I’ve made it my life’s work to help women heal their hearts and find true love, because I truly believe that when you’re in the right romantic partnership for you, life will be that much sweeter and lighter, even when you inevitably endure hard times both within the relationship and outside the relationship.
But how do you know you’re in flow with your partner, versus settling for what you know, leaving you unconsciously asleep at the wheel?
I think it’s all about the day-to-day little things, versus grandiose words and gestures, that make you feel in true alignment with your partner.
Here are 10 ways to tell:
1. You start your day with a good morning kiss: No matter how stressed or distracted one or both of you are, you don’t take for granted that you wake up to your partner and want to genuinely acknowledge them. Don’t live together? You could send them a “Good morning, thinking of you, have a great day” text instead.

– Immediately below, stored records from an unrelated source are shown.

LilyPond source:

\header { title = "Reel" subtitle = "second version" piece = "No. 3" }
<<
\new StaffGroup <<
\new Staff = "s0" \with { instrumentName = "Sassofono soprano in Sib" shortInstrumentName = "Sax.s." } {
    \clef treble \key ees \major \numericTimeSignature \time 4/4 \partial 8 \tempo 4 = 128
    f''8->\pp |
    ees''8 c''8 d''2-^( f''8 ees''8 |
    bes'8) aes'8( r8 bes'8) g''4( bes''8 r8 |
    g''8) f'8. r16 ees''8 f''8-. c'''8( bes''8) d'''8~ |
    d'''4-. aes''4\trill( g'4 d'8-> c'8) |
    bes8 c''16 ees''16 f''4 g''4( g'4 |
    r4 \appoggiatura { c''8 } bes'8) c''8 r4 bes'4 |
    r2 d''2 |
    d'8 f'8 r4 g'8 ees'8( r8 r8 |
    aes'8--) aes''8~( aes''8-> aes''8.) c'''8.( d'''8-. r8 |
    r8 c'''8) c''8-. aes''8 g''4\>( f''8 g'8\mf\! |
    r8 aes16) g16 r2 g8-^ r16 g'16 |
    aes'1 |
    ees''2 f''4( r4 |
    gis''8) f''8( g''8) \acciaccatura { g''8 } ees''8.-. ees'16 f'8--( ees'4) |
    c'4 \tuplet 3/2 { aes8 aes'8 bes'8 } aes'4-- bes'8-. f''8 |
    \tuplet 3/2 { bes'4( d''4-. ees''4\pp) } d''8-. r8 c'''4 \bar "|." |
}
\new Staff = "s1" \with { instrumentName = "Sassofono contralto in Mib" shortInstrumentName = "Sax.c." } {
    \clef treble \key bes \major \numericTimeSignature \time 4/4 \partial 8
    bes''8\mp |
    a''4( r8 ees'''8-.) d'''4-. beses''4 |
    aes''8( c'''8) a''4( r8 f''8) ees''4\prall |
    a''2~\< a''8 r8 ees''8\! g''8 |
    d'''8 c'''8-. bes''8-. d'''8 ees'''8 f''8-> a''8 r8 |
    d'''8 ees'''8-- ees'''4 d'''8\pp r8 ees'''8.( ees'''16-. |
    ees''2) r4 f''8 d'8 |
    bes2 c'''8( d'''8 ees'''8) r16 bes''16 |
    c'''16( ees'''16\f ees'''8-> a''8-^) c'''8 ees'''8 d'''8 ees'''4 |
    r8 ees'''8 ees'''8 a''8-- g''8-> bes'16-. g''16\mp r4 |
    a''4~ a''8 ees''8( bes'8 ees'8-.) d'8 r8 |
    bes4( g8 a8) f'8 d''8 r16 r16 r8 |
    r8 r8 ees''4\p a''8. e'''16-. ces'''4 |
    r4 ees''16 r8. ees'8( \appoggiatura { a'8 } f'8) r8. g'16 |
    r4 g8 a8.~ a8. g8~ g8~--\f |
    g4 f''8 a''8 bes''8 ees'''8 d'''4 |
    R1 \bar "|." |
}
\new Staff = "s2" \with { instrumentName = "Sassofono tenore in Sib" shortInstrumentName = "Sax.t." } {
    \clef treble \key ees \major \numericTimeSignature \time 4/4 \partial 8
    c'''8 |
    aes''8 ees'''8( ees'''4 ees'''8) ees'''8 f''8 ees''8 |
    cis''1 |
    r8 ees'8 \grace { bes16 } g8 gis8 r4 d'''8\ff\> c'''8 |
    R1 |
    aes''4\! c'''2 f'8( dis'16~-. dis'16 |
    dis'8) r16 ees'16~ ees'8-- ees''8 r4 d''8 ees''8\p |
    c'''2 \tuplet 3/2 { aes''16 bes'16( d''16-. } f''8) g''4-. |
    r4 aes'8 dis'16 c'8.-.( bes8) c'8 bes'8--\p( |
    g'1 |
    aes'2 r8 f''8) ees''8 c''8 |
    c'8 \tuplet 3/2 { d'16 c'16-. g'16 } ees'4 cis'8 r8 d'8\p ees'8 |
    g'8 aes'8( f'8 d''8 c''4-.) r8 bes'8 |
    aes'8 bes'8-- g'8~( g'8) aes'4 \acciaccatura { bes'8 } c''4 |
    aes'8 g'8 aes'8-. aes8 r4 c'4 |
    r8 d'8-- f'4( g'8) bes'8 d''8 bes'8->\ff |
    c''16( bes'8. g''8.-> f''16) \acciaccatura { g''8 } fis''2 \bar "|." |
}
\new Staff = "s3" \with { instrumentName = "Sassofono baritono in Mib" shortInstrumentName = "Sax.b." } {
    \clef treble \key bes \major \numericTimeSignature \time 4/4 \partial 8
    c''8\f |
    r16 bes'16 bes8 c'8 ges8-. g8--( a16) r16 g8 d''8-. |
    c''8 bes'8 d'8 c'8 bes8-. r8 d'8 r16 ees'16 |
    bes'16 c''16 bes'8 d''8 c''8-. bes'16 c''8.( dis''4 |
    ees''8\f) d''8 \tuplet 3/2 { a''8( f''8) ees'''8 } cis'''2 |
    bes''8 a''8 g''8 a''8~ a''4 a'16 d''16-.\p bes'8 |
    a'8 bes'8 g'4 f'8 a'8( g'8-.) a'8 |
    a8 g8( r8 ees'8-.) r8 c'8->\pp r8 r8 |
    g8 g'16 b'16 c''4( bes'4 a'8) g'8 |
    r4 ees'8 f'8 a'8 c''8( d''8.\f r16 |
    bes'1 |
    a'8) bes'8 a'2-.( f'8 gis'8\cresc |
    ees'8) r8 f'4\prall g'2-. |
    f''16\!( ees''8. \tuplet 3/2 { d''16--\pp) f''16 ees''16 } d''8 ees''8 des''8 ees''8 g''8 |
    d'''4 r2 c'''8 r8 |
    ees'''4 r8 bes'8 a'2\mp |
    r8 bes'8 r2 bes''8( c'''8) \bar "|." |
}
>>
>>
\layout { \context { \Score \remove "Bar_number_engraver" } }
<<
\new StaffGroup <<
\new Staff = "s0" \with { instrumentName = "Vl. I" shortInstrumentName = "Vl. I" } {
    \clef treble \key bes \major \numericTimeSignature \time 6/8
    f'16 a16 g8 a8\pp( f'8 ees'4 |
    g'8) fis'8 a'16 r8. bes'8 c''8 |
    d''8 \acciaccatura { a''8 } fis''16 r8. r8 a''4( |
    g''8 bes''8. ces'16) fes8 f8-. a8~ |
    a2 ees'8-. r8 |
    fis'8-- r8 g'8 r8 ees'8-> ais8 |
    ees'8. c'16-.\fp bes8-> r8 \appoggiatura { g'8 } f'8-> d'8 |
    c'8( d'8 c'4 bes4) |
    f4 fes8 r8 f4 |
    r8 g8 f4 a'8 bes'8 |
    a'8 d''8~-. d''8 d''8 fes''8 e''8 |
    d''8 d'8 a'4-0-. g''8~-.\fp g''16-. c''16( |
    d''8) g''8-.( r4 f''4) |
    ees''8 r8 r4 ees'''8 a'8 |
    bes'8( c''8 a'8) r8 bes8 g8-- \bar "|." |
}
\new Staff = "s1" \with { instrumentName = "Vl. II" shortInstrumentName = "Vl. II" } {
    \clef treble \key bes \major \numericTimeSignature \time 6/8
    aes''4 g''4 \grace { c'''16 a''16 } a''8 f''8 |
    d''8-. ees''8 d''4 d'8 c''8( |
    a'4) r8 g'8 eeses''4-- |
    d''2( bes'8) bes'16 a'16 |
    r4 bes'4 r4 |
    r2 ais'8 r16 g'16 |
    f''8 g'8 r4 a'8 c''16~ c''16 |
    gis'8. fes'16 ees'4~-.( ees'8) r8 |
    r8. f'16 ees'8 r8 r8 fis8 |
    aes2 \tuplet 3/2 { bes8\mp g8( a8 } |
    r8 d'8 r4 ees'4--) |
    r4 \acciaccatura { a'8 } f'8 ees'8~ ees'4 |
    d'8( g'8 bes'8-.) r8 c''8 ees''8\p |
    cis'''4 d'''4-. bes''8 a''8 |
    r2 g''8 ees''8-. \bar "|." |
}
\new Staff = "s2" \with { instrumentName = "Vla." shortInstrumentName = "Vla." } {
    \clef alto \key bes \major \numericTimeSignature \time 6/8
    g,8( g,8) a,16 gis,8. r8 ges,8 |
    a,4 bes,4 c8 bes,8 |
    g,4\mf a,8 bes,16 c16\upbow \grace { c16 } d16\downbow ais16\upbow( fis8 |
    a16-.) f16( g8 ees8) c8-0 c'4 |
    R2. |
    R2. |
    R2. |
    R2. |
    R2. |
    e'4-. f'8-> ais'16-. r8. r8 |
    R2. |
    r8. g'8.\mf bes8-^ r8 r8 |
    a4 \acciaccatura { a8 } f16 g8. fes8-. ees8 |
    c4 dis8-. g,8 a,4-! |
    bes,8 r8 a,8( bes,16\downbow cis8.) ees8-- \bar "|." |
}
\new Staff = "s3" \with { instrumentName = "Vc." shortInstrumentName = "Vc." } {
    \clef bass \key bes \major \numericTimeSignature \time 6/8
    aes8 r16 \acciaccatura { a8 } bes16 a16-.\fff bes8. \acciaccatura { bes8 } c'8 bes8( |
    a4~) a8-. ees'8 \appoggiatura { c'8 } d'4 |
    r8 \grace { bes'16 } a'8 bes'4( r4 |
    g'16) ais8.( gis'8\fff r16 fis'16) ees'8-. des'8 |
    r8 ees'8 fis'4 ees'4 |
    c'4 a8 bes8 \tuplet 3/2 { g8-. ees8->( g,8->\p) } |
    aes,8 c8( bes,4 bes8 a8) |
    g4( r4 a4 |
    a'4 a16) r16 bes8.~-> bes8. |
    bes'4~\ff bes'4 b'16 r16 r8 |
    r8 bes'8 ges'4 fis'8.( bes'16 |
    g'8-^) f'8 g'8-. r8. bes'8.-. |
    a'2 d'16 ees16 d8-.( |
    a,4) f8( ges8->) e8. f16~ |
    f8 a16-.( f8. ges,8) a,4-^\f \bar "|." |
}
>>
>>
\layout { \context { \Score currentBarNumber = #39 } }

2. There’s a balance of responsibilities: Maybe you make more money so you pay for more things like dinners and travel, but your partner does the cleaning and helps you in other ways, like running errands, walking the dog more, and cooking. Whatever the division of responsibilities, you both feel like you’re on an even playing field.
3. There’s respect for each other’s lives outside the relationship: Your partner has friends, hobbies, and a job that are separate from you, and vice-versa. The need to nurture and nourish yourselves as individuals is wholly respected and encouraged by you both. There’s a healthy balance there, where neither person feels slighted or less prioritized.
4. You both feel appreciated and valued as a partner: You never have to guess how they feel about you. You say, “I love you” to each other on the reg, but not just when you’re getting off the phone or signing off on a text exchange. I melt every time I’m just being me, telling a story, and out of nowhere my partner looks at me adoringly and says, “I love you.” The words never get old when they’re heartfelt, and especially when they’re least expected.
5. You don’t even have to say what’s bothering you, and they let you know they’re there with a squeeze of your hand or some other small but meaningful gesture. It’s not always about saying the right thing! Energetically sensing each other’s moods and allowing space for them while making it clear you’re still there is such a beautiful way to know you’re in flow in your partnership.
6. You’re regularly having sex. Physical intimacy is important on so many levels for the individual and the couple! To prioritize connecting with each other on this level invites you both to be your most raw, vulnerable selves, and keeps the passion and chemistry ignited between you as time goes on.
7. You’re on the same page and timeline about your life plan as a couple. No one’s dragging the other person along or impatiently waiting to advance the relationship to the next level, whether it’s about moving in together, getting engaged, or having kids.
8. You address the hard conversations with love. Hard conversations are tough—even for the strongest couples—but oh-so necessary. It’s uncomfortable to express disappointment or ask your partner to see something your way, out of fear that they may not … But you know you’re in the flow when you come out of those challenging exchanges stronger, more aware, and most importantly, more connected to each other.
9. You make each other laugh. Humor should officially be added to the five love languages, don’t you think?! If you and your partner are regularly laughing together, that’s a great way to know you’re in the flow. You enjoy the same kind of comedy, you laugh at each other’s expense in a safe and light-hearted manner, and you get a kick out of what the two of you find funny while others may not!
10. You’re just happy to be around each other doing nothing. You enjoy each other’s presence. It gives you comfort, even if someone isn’t in the greatest mood or you’re both tired and not feeling that chatty. You’d choose each other’s company any day over your own or someone else’s.
Of course, these 10 signs aren’t going to be consistent 100% of the time. I’m in the relationship of my dreams, but there are moments when we are not in flow, which I believe is par for the course in all relationships. But overall, if you can implement these relatively small yet significant approaches to your relationship more regularly, you and your partner will be in excellent shape!